Players uncover the plot of Star Wars Chapter IV: A New Hope retold in comic-book-style cut scenes in STAR WARS - HEROES PATH as they make their way through the game levels. Players move through six environments, alternating turns on a game board with storm troopers and other enemies. Playing as various characters from the movie, kids move toward the level's end goal, pick up items, and avoid enemies who can shoot them. The game awards up to three stars per level based on Yoda's criteria -- Reach the Goal, Defeat All Enemies, Don't Skip a Turn, and the like. Kids need to earn a set number of stars -- not simply finish every level -- to unlock successive chapters, but they can try as many times as necessary.

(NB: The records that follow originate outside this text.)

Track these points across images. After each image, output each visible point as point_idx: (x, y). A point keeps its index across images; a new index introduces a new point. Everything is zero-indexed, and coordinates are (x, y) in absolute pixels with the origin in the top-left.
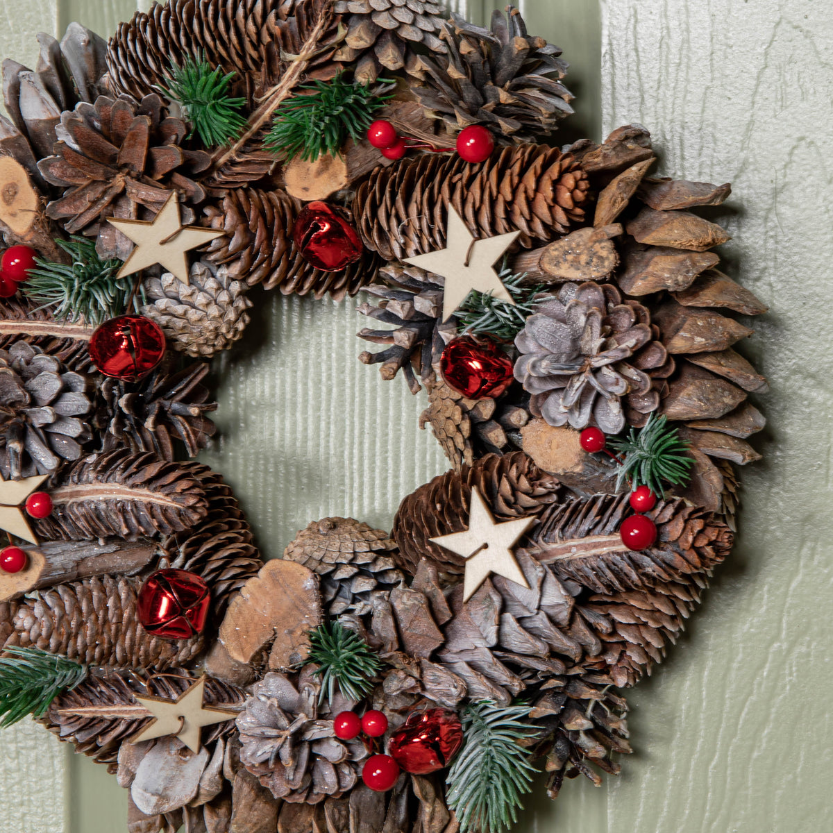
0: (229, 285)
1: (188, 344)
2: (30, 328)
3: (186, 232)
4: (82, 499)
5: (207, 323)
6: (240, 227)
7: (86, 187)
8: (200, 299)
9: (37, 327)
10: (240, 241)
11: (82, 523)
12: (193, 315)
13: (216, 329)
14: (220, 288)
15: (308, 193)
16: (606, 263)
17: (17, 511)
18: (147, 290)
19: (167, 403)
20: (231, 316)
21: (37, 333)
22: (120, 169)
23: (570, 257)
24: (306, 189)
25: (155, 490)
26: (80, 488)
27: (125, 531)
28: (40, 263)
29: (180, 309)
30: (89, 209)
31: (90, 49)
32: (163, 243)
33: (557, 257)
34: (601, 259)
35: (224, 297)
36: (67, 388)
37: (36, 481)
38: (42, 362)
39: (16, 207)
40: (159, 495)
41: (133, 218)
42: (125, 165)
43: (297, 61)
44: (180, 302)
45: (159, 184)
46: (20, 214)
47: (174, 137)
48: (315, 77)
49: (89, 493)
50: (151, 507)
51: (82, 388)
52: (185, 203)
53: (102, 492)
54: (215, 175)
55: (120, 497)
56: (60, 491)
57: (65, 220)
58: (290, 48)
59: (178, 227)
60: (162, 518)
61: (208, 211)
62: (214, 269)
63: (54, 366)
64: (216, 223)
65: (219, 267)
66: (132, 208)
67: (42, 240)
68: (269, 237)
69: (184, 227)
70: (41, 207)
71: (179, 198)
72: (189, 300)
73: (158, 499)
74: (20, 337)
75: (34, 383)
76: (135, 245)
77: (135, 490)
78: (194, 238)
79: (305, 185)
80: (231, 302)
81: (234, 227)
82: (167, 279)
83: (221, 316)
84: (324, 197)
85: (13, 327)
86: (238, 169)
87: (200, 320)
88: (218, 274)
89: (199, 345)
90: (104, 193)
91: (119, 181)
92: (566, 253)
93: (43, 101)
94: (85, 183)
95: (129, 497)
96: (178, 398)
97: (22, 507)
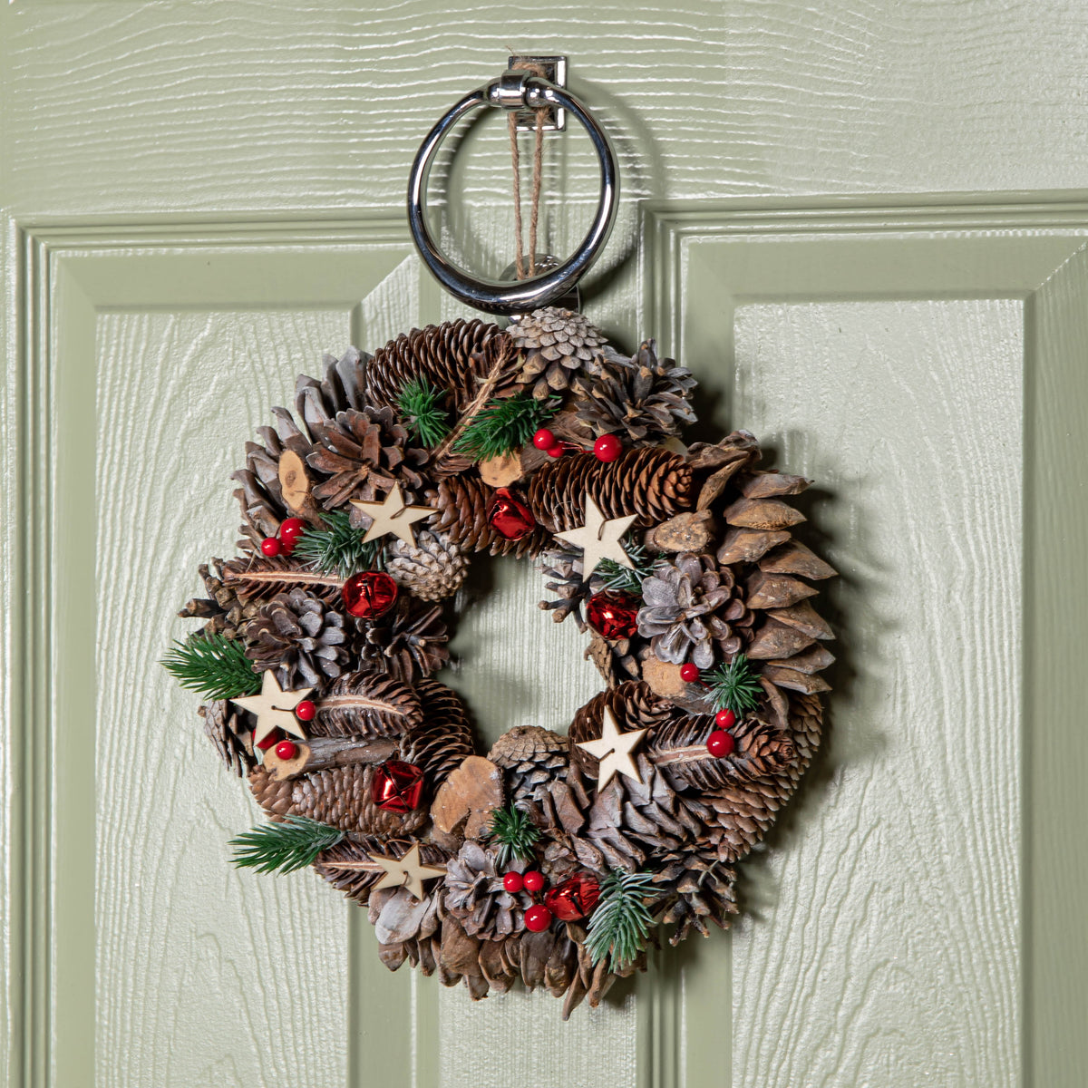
0: (449, 548)
1: (418, 592)
2: (306, 578)
3: (408, 510)
4: (340, 706)
5: (430, 577)
6: (450, 506)
7: (341, 475)
8: (425, 559)
9: (310, 578)
10: (449, 516)
11: (339, 725)
12: (420, 570)
13: (438, 581)
14: (441, 549)
15: (497, 482)
16: (701, 540)
17: (291, 714)
18: (388, 551)
19: (407, 636)
20: (449, 571)
21: (311, 582)
22: (364, 462)
23: (675, 535)
24: (495, 479)
25: (386, 701)
26: (340, 698)
27: (365, 731)
28: (306, 532)
29: (410, 566)
30: (340, 492)
31: (361, 367)
32: (393, 517)
33: (666, 534)
34: (697, 536)
35: (443, 557)
36: (327, 624)
37: (304, 692)
38: (310, 604)
39: (294, 488)
40: (389, 705)
41: (373, 499)
42: (368, 459)
43: (487, 383)
44: (412, 561)
45: (390, 474)
46: (296, 494)
47: (400, 439)
48: (503, 394)
49: (344, 702)
50: (384, 715)
51: (340, 624)
52: (407, 489)
53: (353, 702)
54: (436, 466)
55: (364, 706)
56: (327, 700)
57: (324, 500)
58: (483, 373)
59: (402, 506)
60: (390, 723)
61: (428, 494)
62: (438, 536)
63: (318, 608)
64: (433, 503)
65: (442, 533)
66: (372, 491)
67: (309, 514)
68: (472, 514)
69: (406, 506)
70: (310, 489)
71: (401, 486)
72: (418, 559)
73: (389, 708)
74: (300, 585)
75: (304, 620)
76: (373, 520)
77: (373, 701)
78: (417, 514)
79: (495, 475)
80: (450, 561)
81: (445, 506)
82: (401, 543)
83: (441, 571)
84: (508, 485)
85: (294, 577)
86: (452, 462)
87: (426, 574)
88: (440, 540)
89: (426, 593)
90: (352, 480)
91: (364, 471)
92: (672, 531)
93: (317, 410)
94: (341, 472)
95: (370, 706)
96: (418, 632)
97: (294, 711)
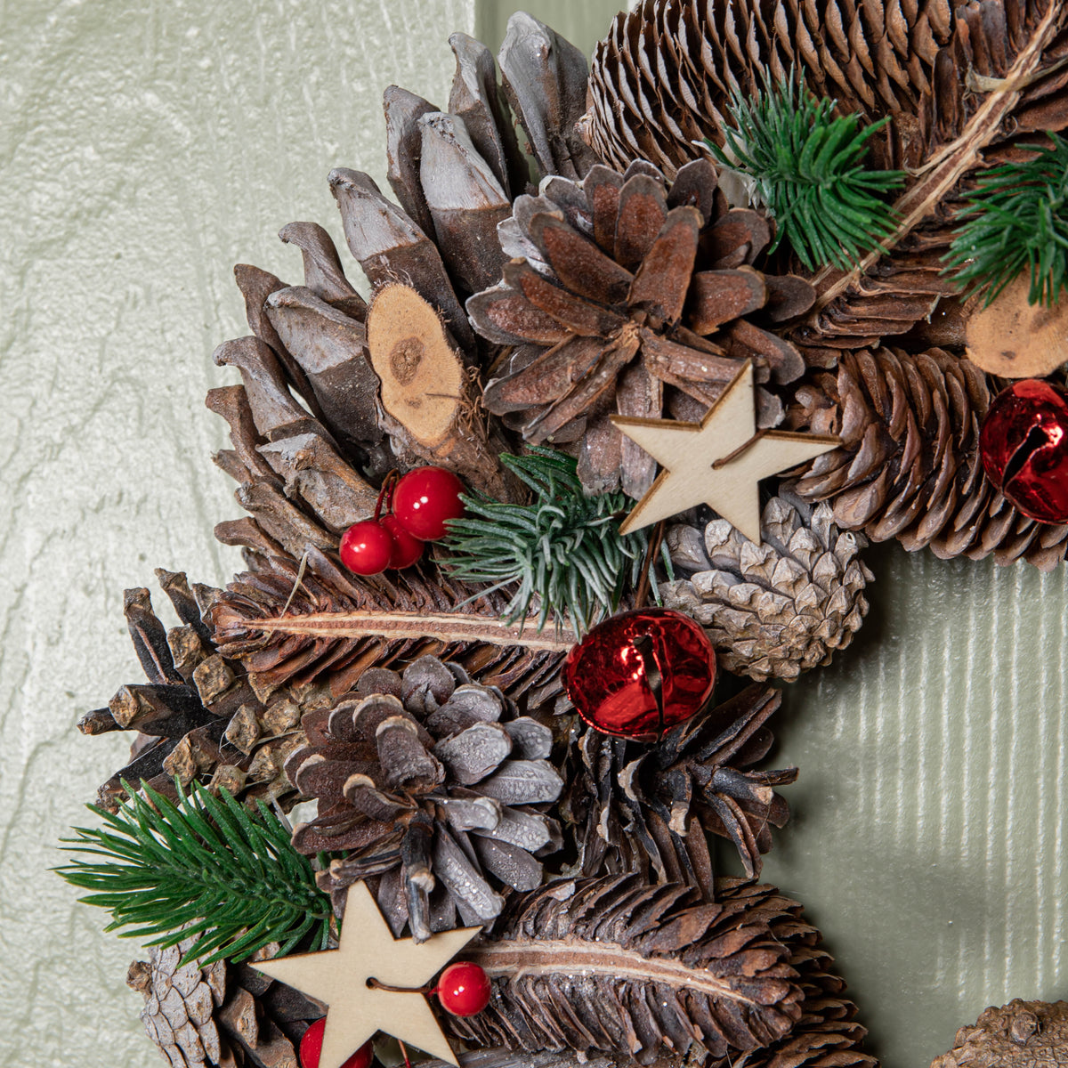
0: (836, 540)
1: (752, 660)
2: (444, 627)
3: (767, 444)
4: (543, 970)
5: (792, 620)
6: (871, 431)
7: (562, 349)
8: (782, 573)
9: (455, 625)
10: (869, 459)
11: (542, 1019)
12: (767, 604)
13: (810, 630)
14: (819, 548)
15: (1013, 364)
17: (419, 1001)
18: (672, 551)
19: (703, 771)
20: (840, 604)
21: (455, 636)
22: (629, 312)
25: (697, 964)
26: (539, 946)
27: (637, 1046)
28: (471, 506)
29: (740, 593)
30: (572, 395)
31: (552, 65)
32: (717, 465)
35: (826, 568)
36: (518, 751)
37: (457, 941)
38: (469, 701)
39: (419, 388)
40: (705, 973)
41: (657, 413)
42: (640, 306)
43: (1000, 90)
44: (741, 579)
45: (710, 345)
46: (429, 404)
47: (743, 250)
48: (1030, 122)
49: (558, 958)
50: (685, 996)
51: (544, 749)
52: (771, 385)
53: (585, 959)
54: (816, 323)
55: (622, 972)
56: (498, 950)
57: (523, 416)
58: (985, 64)
59: (751, 433)
60: (711, 1021)
61: (804, 398)
62: (805, 510)
63: (494, 710)
64: (821, 421)
65: (815, 506)
66: (655, 392)
67: (473, 457)
68: (926, 452)
69: (760, 433)
70: (471, 390)
71: (756, 375)
72: (760, 573)
73: (703, 981)
75: (454, 744)
76: (660, 468)
77: (655, 962)
78: (779, 454)
79: (1009, 345)
80: (840, 576)
81: (860, 431)
82: (716, 532)
83: (821, 605)
84: (1048, 371)
85: (410, 625)
86: (861, 310)
87: (781, 613)
88: (814, 521)
89: (773, 662)
90: (601, 363)
91: (629, 336)
93: (471, 174)
94: (561, 340)
95: (643, 974)
96: (722, 758)
97: (430, 992)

As levels progress, they involve contraptions such as gates and trapdoors, increasing the challenge. Yoda also gives hints, and each character has a special ability, but you only get five hints for free and limited power: If you want more, you have to pay for it. The chapters involving Han Solo and Obi-Wan are available for purchase, but kids can't earn them. 

Is it any good?

Stellar graphics and clever strategy gaming make this game appealing, but the endless pushes for the user to spend real money get old quickly. The controls are as simple as the rules, but there's still enough variation between the puzzles to keep players engaged, and the challenge increases as levels progress. Because the objectives for each level sometimes conflict, kids will have to try out several strategies to get all three stars. The biggest frustration, however, is the need for hints and special powers: If the goals were attainable without them, the purchases would be optional. As it is, a kid can't know the objectives without having hints available, and hints cost money even in the paid version. If parents won't pay $10 for unlimited hints, kids are bound to get frustrated. If the paid title had fewer in-app purchases, it would be much easier to love it.

Talk to your kids about ...

  • Families can talk about being a savvy consumer. What, if any, in-app purchases are fair, and which are simply cash grabs with no added value? What are your rules about in-app purchases?

  • Talk about the idea of branding and franchise. Why do companies make so many products with a Star Wars theme?